After Call Me Bae, a quasi-sassy comedy-drama series (2024; Prime), and Arjun Varain Singh’s engaging Kho Gaye Hum Kahan (2023; Netflix), this is Panday’s third piece of content that surveys the lives of GenZ/late millennials, perennially at the intersection of an offline and online world, that they inhabit simultaneously.
This could be a coincidence. Although the conscious choice of a subject/subject to pick is not.
That said, I can’t think of a legit, Bollywood lead/established female actor, more suited than Panday—equally a star-level influencer in her own right (25 million followers on Insta), in her mid-20s—for a part that captures the zeitgeist, or spirit of the social-media age, we live in.
If anything, she might be more search resource, or muse, for Motwane, 47, on this story by Avinash Sampath (AK v AK), with stand-up comedian Sumukhi Suresh on the peppy dialogues.
In equal parts, vulnerable and vain, wholly real, Panday literally owns this space. As she does the film, that she’s in practically every frame of, from start to finish.
I’m told CTRL got shot over 16 days, with post-production work that took 16 months! Which makes screen-life, technically, a tough genre to tame.
Russian-Kazakh filmmaker Timur Bekmambetov (Unfriended) is supposed to be the genre’s global ambassador of sorts. He’s an exec-producer on CTRL, that isn’t India’s first such mainstream feature.
That applause ought to go to Mahesh Narayan’s fine, Fahadh Faasil starrer, CU Soon (2020). Which was a much darker, claustrophobic thriller.
CTRL feels more relatable, next-door; fun, really—also given Sneha Khanwalkar’s supremely zingy soundtrack, covering ’80s pop, hip-hop, ballads, even Prateek Kuhad, ie, “South Bombay’s Arijit Singh,” as a friend puts it well.

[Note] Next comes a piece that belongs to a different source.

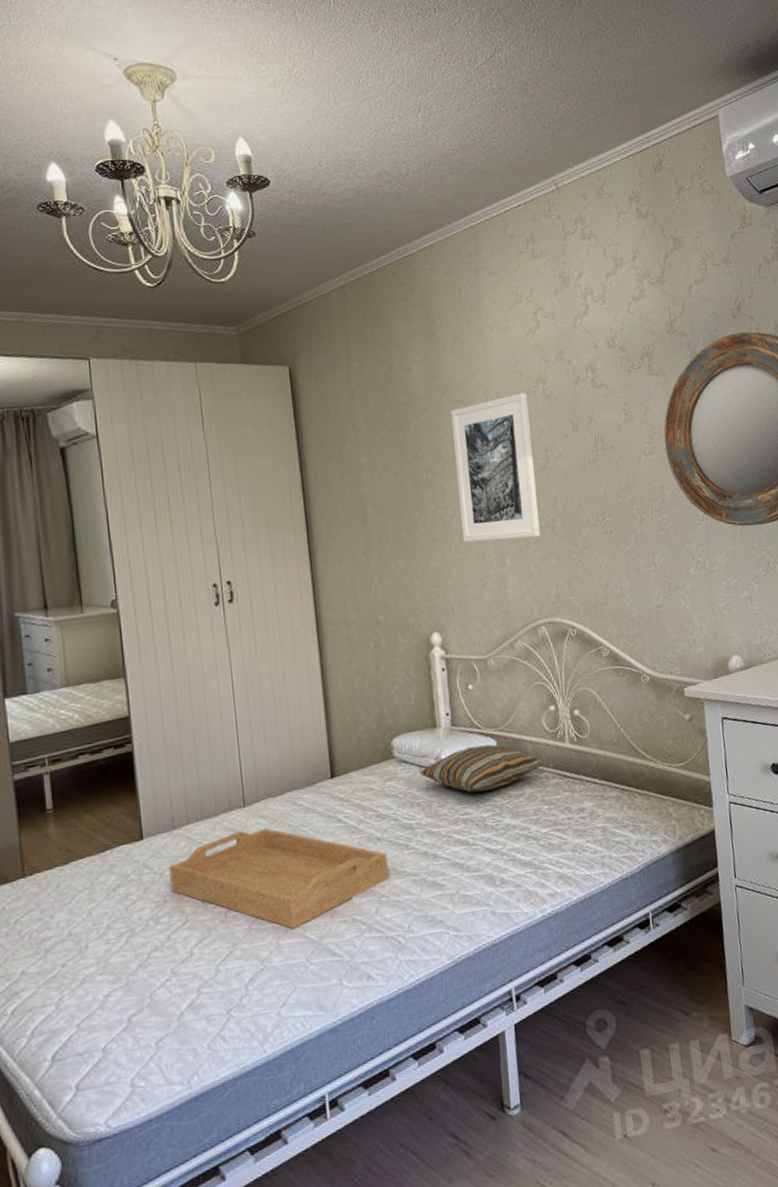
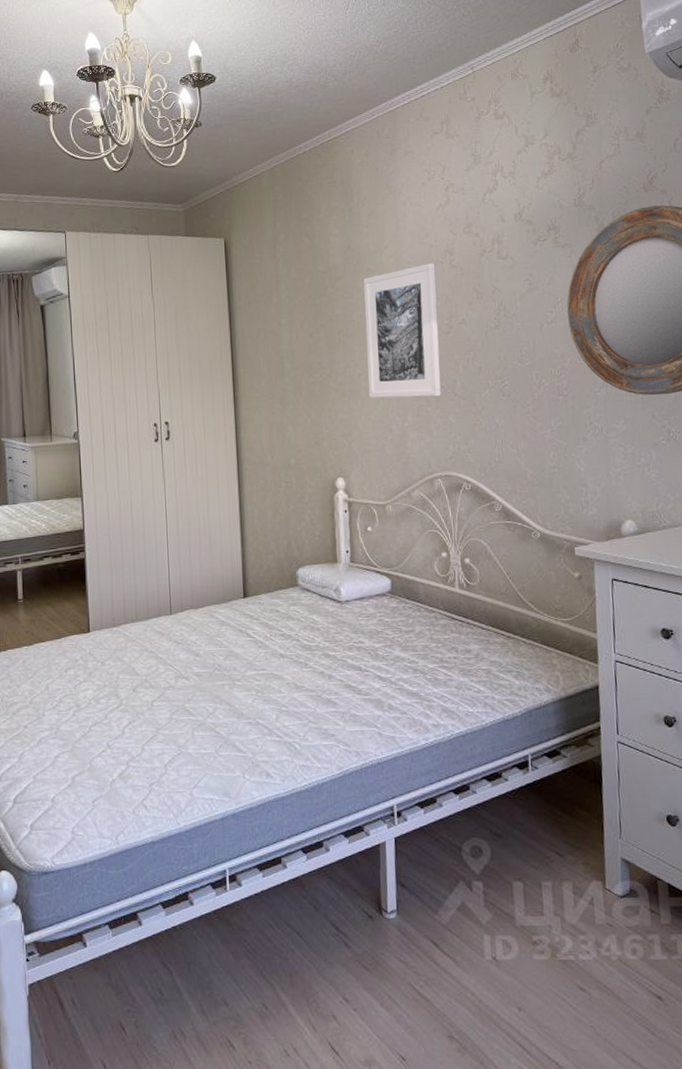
serving tray: present [169,828,389,929] -> none [109,634,289,723]
pillow: present [419,744,543,793] -> none [320,582,433,624]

I suspect this is why, when the film switches to a wider commentary on AI, dystopian data-mining, et al, you sense the ambition hardly matching the mood/theme thus far.
No knock on the big message on big tech. Surely, you’ve read and watched enough to freak the hell out on it, starting with the Netflix doc, The Social Dilemma (2020), of course.
I’m just unsure it fits in as seamlessly, without seeming slightly floozy, into the film, that I’ve watched twice, already—on TV, and phone. The latter offers a more intimate experience.
As you notice the final five minutes’ passage, of no dialogues—influencer retreating to rank anonymity, checking her notifications gone silent, feeling lost in the real world…
The sort of melancholy that made us love Her (2013) so much. And a director totally in control.
Accept it: screen life is real life. Nothing futuristic about it anymore. In fact, it affects the old, who are migrants to the Internet, as much as the young.
CTRL could do with an encore. In a reverse sort of way, that would be the surprise, if Motwane pulls a sequel on his filmography!